Nationalists seek import ban on ex-Soviet nations associating with EU
Roman Khudyakov of the Liberal Democratic Party caucus of the State Duma has said that, since the association agreement with the European Union prepares the conditions for a free trade zone with the bloc, countries that have signed the document would soon be flooded with European goods, including foodstuffs banned in Russia.
“We must completely ban imports from Moldova, Georgia and Ukraine. We have to protect our markets from cheap, low-quality European goods that are now massively entering these countries. They have made their choice and will have to solve the demand problems for their products by themselves as well,” Khudyakov said in an interview with popular Russian daily Izvestia.
He added that Russian state control agencies had repeatedly registered and rejected goods of unacceptable quality coming from the three countries.
Ukraine Moldova and Georgia signed association agreements with the EU in June this year at the union’s summit in Brussels. Russia has repeatedly warned that the move would lead to restrictions on trade with the former Soviet Republics, as markets there would soon be flooded with cheap European imports and local producers would attempt to on-sell their low quality goods to Russian consumers.
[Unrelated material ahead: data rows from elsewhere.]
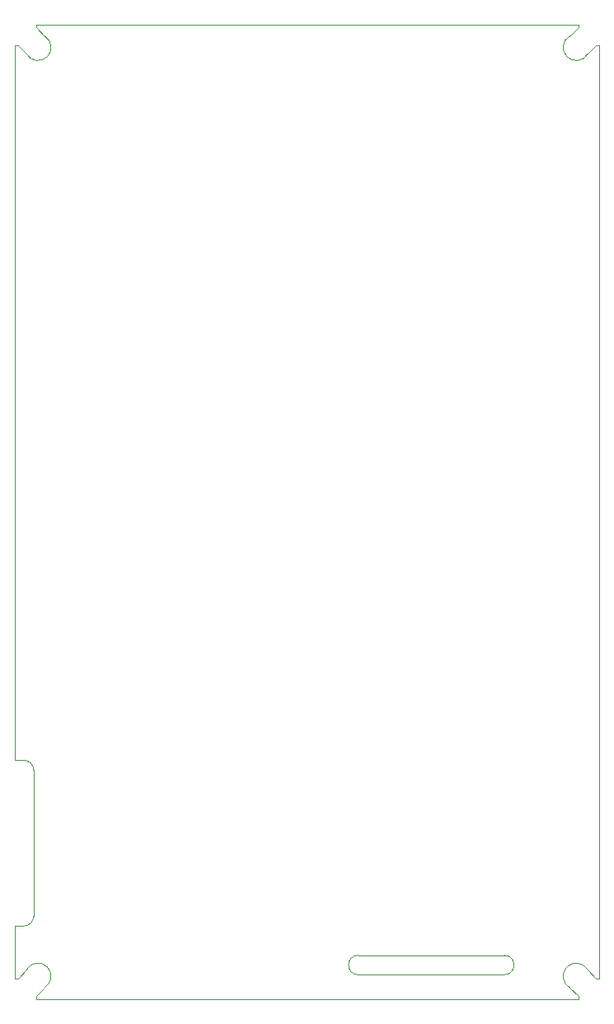
<source format=gm1>
%FSLAX43Y43*%
%MOMM*%
G71*
G01*
G75*
G04 Layer_Color=16711935*
%ADD10C,0.500*%
%ADD11C,0.200*%
%ADD12C,0.250*%
%ADD13C,0.400*%
%ADD14C,1.700*%
%ADD15R,1.700X1.700*%
%ADD16C,0.550*%
%ADD17R,1.800X2.200*%
%ADD18R,0.300X1.300*%
%ADD19R,0.700X0.300*%
%ADD20R,1.000X0.400*%
%ADD21R,1.100X1.500*%
%ADD22R,1.700X1.700*%
%ADD23R,1.100X0.250*%
%ADD24R,1.500X1.700*%
%ADD25R,2.800X2.800*%
%ADD26O,0.250X0.700*%
%ADD27O,0.700X0.250*%
%ADD28O,1.750X0.250*%
%ADD29R,0.700X1.100*%
%ADD30R,1.300X0.600*%
%ADD31R,0.400X0.400*%
%ADD32R,1.400X0.600*%
%ADD33R,0.700X0.700*%
%ADD34R,0.550X0.600*%
%ADD35R,0.800X0.650*%
%ADD36R,0.500X0.600*%
%ADD37R,1.000X0.950*%
%ADD38R,0.900X0.600*%
%ADD39R,0.600X0.550*%
%ADD40R,0.650X0.800*%
%ADD41R,0.600X0.500*%
%ADD42R,0.600X0.900*%
%ADD43C,0.800*%
%ADD44C,0.300*%
%ADD45C,0.254*%
%ADD46C,1.800*%
%ADD47R,1.800X1.800*%
%ADD48C,5.000*%
%ADD49R,1.900X2.300*%
%ADD50R,0.400X1.400*%
%ADD51R,0.800X0.400*%
%ADD52R,1.100X0.500*%
%ADD53R,1.200X1.600*%
%ADD54R,1.800X1.800*%
%ADD55R,1.200X0.350*%
%ADD56R,1.600X1.800*%
%ADD57R,2.900X2.900*%
%ADD58O,0.350X0.800*%
%ADD59O,0.800X0.350*%
%ADD60O,1.850X0.350*%
%ADD61R,0.840X1.240*%
%ADD62R,1.400X0.700*%
%ADD63R,0.500X0.500*%
%ADD64R,1.500X0.700*%
%ADD65R,0.800X0.800*%
%ADD66R,0.650X0.700*%
%ADD67R,0.900X0.750*%
%ADD68R,0.600X0.700*%
%ADD69R,1.100X1.050*%
%ADD70R,1.000X0.700*%
%ADD71R,0.700X0.650*%
%ADD72R,0.750X0.900*%
%ADD73R,0.700X0.600*%
%ADD74R,0.700X1.000*%
%ADD75C,0.900*%
%ADD76R,2.100X2.100*%
%ADD77C,1.000*%
%ADD78C,0.150*%
%ADD79C,0.100*%
D79*
X56688Y-96988D02*
G03*
X54850Y-98827I-1177J-662D01*
G01*
Y-1173D02*
G03*
X56688Y-3012I662J-1177D01*
G01*
X33112Y-95500D02*
G03*
X33112Y-97500I0J-1000D01*
G01*
X48112D02*
G03*
X48112Y-95500I0J1000D01*
G01*
X873Y-98827D02*
G03*
X-965Y-96988I-662J1177D01*
G01*
X-1238Y-92500D02*
G03*
X-238Y-91500I0J1000D01*
G01*
Y-76500D02*
G03*
X-1238Y-75500I-1000J0D01*
G01*
X-965Y-3012D02*
G03*
X873Y-1173I1177J662D01*
G01*
X33112Y-97500D02*
X48112D01*
X33112Y-95500D02*
X48112D01*
X0Y-100000D02*
X55723D01*
X-1838Y-97862D02*
X-965Y-96988D01*
X-2138Y-97862D02*
X-1838D01*
X0Y-100000D02*
Y-99700D01*
X873Y-98827D01*
X-2138Y-97862D02*
Y-92500D01*
X-1238D01*
X-2138Y-75500D02*
X-1238D01*
X-238Y-91500D02*
Y-76500D01*
X57862Y-97862D02*
Y-2138D01*
X56688Y-96988D02*
X57562Y-97862D01*
X57862D01*
X55723Y-100000D02*
Y-99700D01*
X54850Y-98827D02*
X55723Y-99700D01*
X0Y0D02*
X55723D01*
X56688Y-3012D02*
X57562Y-2138D01*
X57862D01*
X55723Y-300D02*
Y0D01*
X54850Y-1173D02*
X55723Y-300D01*
X-2138Y-75500D02*
Y-2138D01*
X-1838D02*
X-965Y-3012D01*
X-2138Y-2138D02*
X-1838D01*
X0Y-300D02*
Y0D01*
Y-300D02*
X873Y-1173D01*
M02*

</source>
Last year’s warnings from Russia made then-Ukrainian President Viktor Yanukovich suspend the signing of the EU association agreement, which caused a surge in street protests in Kiev and eventually led to Yanukovich’s demise and the installation of the current EU-friendly regime in Ukraine.
Russia has already banned the imports of Ukrainian sweets produced by the Roshen company, owned by current President Petro Poroshenko, as well as all Ukrainian alcohol. Representatives of the Russian consumer rights agency Rospotrebnadzor have earlier said that other foodstuffs and beverages from Ukraine could also be blacklisted due to quality problems.
However, MP Viktor Zvagelskiy of parliamentary majority caucus United Russia opposed the new trade restrictions. The politician, who is a deputy chairman of the State Duma Committee for Economic Policy said the move would only lead to an artificial destruction of competition. Proper work of customs and state watchdogs will be enough to protect the Russian consumers, he added.
The European Union, United States and several of their allies have imposed economic sanctions on senior Russian officials and some larger companies over Russia’s alleged role in the current crisis in the east and southeast of Ukraine. Last week Russia took some reciprocal steps, with Prime Minister Dmitry Medvedev signing a one-year ban on imports of meat, fish, cheese, milk, vegetables and fruit from Australia, Canada, the EU, the US and Norway.